We Canadians don't really like to express ourselves, at least not publicly. We're reluctant to let our emotions show to the world at large, particularly, it seems, in honouring fellow Canadians - even those who've contributed selflessly to the common weal, heroes and heroines of whom we should be proud. Rarely do we go in for statues or monuments. As near as we come to public reverence these days, it seems, is roadside memorials or headstones in a cemetery.

Notable exceptions are the monuments and memorials across Canada and in Europe and elsewhere honouring our war dead.

These, after all, are the very least we can do for the more than 100,000 Canadians who gave their lives for their country - for us.

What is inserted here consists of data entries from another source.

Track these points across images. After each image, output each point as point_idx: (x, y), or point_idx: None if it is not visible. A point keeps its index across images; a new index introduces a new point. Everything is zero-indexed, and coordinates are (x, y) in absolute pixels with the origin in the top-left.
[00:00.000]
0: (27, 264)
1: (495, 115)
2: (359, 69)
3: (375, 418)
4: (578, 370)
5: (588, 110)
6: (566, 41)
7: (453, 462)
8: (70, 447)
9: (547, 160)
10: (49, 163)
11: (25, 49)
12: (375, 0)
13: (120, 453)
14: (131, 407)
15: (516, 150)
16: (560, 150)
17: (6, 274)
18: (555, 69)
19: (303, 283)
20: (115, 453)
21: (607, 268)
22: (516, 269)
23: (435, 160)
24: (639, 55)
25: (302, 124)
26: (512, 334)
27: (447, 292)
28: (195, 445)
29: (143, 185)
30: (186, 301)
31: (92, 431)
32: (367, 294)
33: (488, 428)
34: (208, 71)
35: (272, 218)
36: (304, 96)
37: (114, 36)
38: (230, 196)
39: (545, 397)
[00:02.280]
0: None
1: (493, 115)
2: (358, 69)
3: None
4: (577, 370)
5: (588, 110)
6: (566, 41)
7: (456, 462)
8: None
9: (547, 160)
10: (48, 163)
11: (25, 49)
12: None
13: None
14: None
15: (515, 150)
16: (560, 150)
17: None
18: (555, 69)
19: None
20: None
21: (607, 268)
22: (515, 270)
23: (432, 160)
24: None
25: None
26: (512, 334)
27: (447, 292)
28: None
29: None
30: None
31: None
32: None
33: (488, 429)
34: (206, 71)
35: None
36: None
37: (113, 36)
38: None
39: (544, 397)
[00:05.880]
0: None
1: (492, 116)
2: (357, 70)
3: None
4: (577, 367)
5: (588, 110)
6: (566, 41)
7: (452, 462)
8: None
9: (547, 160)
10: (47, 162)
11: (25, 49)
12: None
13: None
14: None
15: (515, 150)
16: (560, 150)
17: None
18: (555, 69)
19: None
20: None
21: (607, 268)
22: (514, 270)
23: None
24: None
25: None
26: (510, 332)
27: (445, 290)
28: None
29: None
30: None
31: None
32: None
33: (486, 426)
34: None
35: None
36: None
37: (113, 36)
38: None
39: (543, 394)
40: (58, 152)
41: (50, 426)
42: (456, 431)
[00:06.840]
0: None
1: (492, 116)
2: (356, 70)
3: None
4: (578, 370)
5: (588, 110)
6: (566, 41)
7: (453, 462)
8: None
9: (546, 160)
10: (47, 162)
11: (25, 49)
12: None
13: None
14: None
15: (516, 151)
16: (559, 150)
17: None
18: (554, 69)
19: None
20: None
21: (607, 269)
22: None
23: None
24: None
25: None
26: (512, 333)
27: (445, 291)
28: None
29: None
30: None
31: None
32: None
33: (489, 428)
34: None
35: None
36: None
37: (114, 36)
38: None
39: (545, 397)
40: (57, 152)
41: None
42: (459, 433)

Another exception can be found near Victoria's James Bay, near the west corner of the intersection of Menzies and Belleville streets. You'll have to look for it. Privately funded and installed in 2000, it's the statue of a robe-clad woman although she more strongly resembles a crowned knight of the Crusades. Her arms are extended high in the air and she's holding a wreath in her right hand, a dove in the other. The Spirit of the Republic honours the Canadians who served in the the Mackenzie-Papineau Battalion - not in the First, Second of Korean Wars, but in the Spanish Civil War, a war not officially recognized at the time by Canada.

A war fought by civilian volunteers from dozens of nations who recognized the threat that fascism posed for all of Europe and beyond while Great Britain practised appeasement and the United States pursued isolation.

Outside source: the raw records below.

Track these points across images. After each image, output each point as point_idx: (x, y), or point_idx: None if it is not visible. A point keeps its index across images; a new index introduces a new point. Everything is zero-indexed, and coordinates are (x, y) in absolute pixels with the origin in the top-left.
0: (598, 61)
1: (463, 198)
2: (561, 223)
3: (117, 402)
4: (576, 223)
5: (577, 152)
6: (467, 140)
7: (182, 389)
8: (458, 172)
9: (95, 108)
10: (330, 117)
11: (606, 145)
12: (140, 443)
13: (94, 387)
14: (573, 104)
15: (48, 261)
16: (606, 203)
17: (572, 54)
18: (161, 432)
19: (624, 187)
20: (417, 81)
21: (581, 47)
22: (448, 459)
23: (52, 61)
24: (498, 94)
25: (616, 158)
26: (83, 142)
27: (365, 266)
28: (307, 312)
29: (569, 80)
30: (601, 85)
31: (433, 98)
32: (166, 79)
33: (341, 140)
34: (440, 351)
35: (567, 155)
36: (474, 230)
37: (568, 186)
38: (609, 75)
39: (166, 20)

More than 1,500 Canadians served in that unofficial war, 1936-1939, while our own government, and those of most other Western nations, stood idly by as Franco's rightist Republican Army ultimately overthrew Spain's democratically elected government. Franco succeeded only with the aid of Nazi Germany and Fascist Italy whose troops used the Spanish battlefields as testing grounds for new weapons - for the "real" war that was soon to follow.

It's accepted that almost half of those Canadians who volunteered in Spain lost their lives while serving in the Canadiandominated Mackenzie-Papineau Battalion, the name by which they became known and in whose memory the statue was erected.

Just as these courageous volunteers were officially shunned then, the 75th anniversary of the outbreak of the Spanish Civil War in 2012 passed without official notice in Canada, neither the departments of National Defence nor Canadian Heritage commemorating the event. Compare this to Ottawa's mega-milliondollar observance of the War of 1812-14, and its current plans for the First World War, 1914-18.

As was noted at the time, "The names of volunteers who died in Spain do not appear in Veterans Affairs Canada's Books of Remembrance. Survivors do not collect government pensions for their efforts. And permanent exhibitions at the Canada War Museum in Ottawa make no explicit reference to the [members of the M-P Battalion]."

Although National Defence's lack of recognition has been attributed to the fact that they weren't members of the Canadian armed forces, many believe this official snub to be a holdover from the Cold War because many of the Canadians who fought in Spain were radicals, far-left socialists or outright communists, all anathematic to the democratic but capitalistic government of the day.

Perhaps the closest that the Spirit of the Republic has come to official recognition is that interim NDP premier Dan Miller attended its unveiling in February 2000.